Conversations about responsible data collection (Part 3)

This is the third in a series of blogs sharing lessons learned from a collaboration between DataShift and the SPEAK! campaign and the resulting conversations about data management practices among diverse organisations working to overcome social divisions around the world. The series aims to show that sound data management is built on common sense and available to everyone, no matter their level of technical expertise; to get readers thinking and talking about data; and to encourage conscious decisions about its creation, use, protection and disposal. Click here to read the earlier blog posts.
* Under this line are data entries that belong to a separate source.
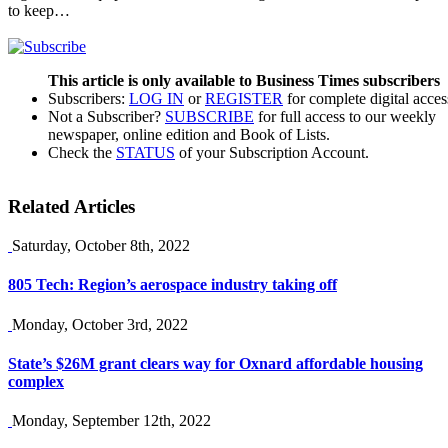
to keep…
This article is only available to Business Times subscribers
Subscribers:
LOG IN
or
REGISTER
for complete digital acces
Not a Subscriber?
SUBSCRIBE
for full access to our weekly
newspaper, online edition and Book of Lists.
Check the
STATUS
of your Subscription Account.
Related Articles
Saturday, October 8th, 2022
805 Tech: Region’s aerospace industry taking off
Monday, October 3rd, 2022
State’s $26M grant clears way for Oxnard affordable housing
complex
Monday, September 12th, 2022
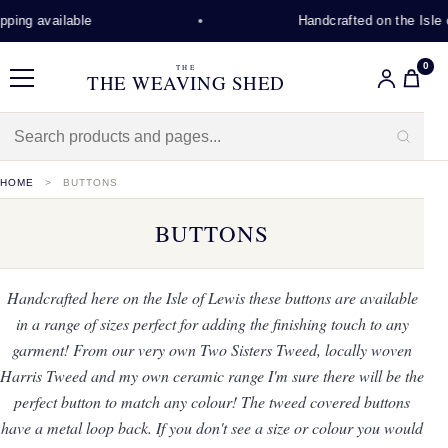
 available
Handcrafted on the Isle of L
0
THE
THE WEAVING SHED
Menu
HOME
BUTTONS
BUTTONS
Handcrafted here on the Isle of Lewis these buttons are available
in a range of sizes perfect for adding the finishing touch to any
garment! From our very own Two Sisters Tweed, locally woven
Harris Tweed and my own ceramic range I'm sure there will be the
perfect button to match any colour! The tweed covered buttons
have a metal loop back. If you don't see a size or colour you would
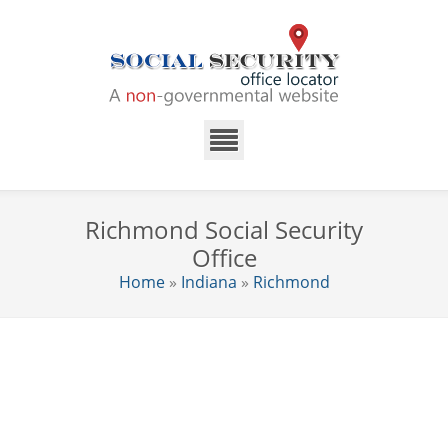
Richmond Social Security
Office
Home
»
Indiana
»
Richmond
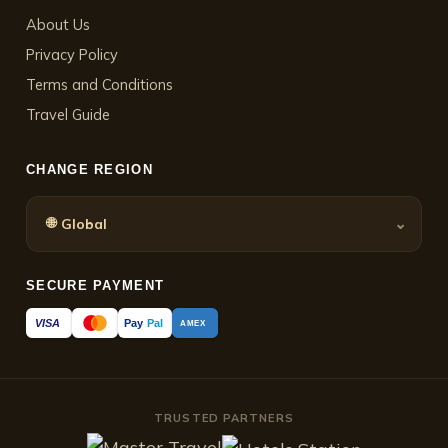
About Us
Privacy Policy
Terms and Conditions
Travel Guide
CHANGE REGION
🌐
⌄
Global
SECURE PAYMENT
Pay
Pal
VISA
AMEX
TRUSTED PARTNERS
Responsible data management means acting responsibly at all stages of its lifecycle: creation, use and disposal. Taking a step back to consider data more holistically helps it become something integrated into daily work processes, and not just a technical issue for the experts.

Most of us are familiar with the need to protect data from theft, but we may not always look at the stages before and after. Was the data ethically collected in the first place? Perhaps some of it is superfluous to our needs? What happens to it once it’s out of date? Before thinking of how to protect your data, it’s useful to consider what you choose to collect or create, the reasons behind those choices, and how you ensure that your collection processes are ethical.

During SPEAK! 2018, campaign partners organised dialogue events to overcome division around the world. We used a loose script of questions designed to get them talking about how they work with data, and to help us design support that would meet their needs. The first set of questions in the script dealt with the first stage in the ‘data lifecycle’ – collecting and creating data.

What data do you collect? Is it sensitive or personal?

Data comes in many shapes and forms – numbers, stories, words, videos, images – but is not always recognised as such. Almost all organisations work with at least some data that is personal (meaning it can be used alone or in combination with other information to identify, contact, or locate a single person) or sensitive (meaning it has the potential to harm individuals or communities if exposed unduly).

Having people recognise a wider spectrum of content as data, and to consider the differing sensitivity of different types, can make them more likely to consider it in their strategies for protecting data.

Did you obtain the data subject’s consent to use their data? How?

A person may consent to use their data for one purpose, but not for another. If you intend to store data or use it for other purposes beyond that for which it was originally collected, the data subject’s informed consent should be obtained.

Sensitive data is not limited to data that can identify or harm individuals. For example, releasing violent crime data at a neighbourhood level can cause property prices to drop and harm businesses in a particular neighbourhood identified as having high crime rates; this can then affect employment and exacerbate the causes of violent crime.

Is all of it necessary for the project?

It’s common to assume that the more data we collect, the deeper our insights will be, but less is more. An important principle here is data minimisation: the idea that we should collect the minimum amount of data necessary to complete the task at hand. Take a look at everything that is collected – does all of it serve a purpose? If you can’t give a good reason, perhaps collecting it is counterproductive. Details that aren’t helpful to you can still be harmful if they fall into the wrong hands. Collecting only the data that is really needed is more efficient, and the less data is collected, the less is put at risk in case of loss, theft or another compromise. The best way to secure data is to not have it in the first place.

In 2016 Open Whisper Systems, the company behind the encrypted messaging app Signal, was obliged by a US court to hand over details about a number of its users. But because it had applied the principle of data minimisation strictly in its operations, the company had collected no personal details about its users and did not have any access to their messages. So when the company complied with the court’s request, it was unable to hand over any useful information and its users’ privacy remained secure.




These blogs are based on the publication How to talk about data? Learnings on responsible data for social change from the SPEAK! campaign, and this work was made possible through a Digital Impact Grant by the Stanford Center on Philanthropy and Civil Society.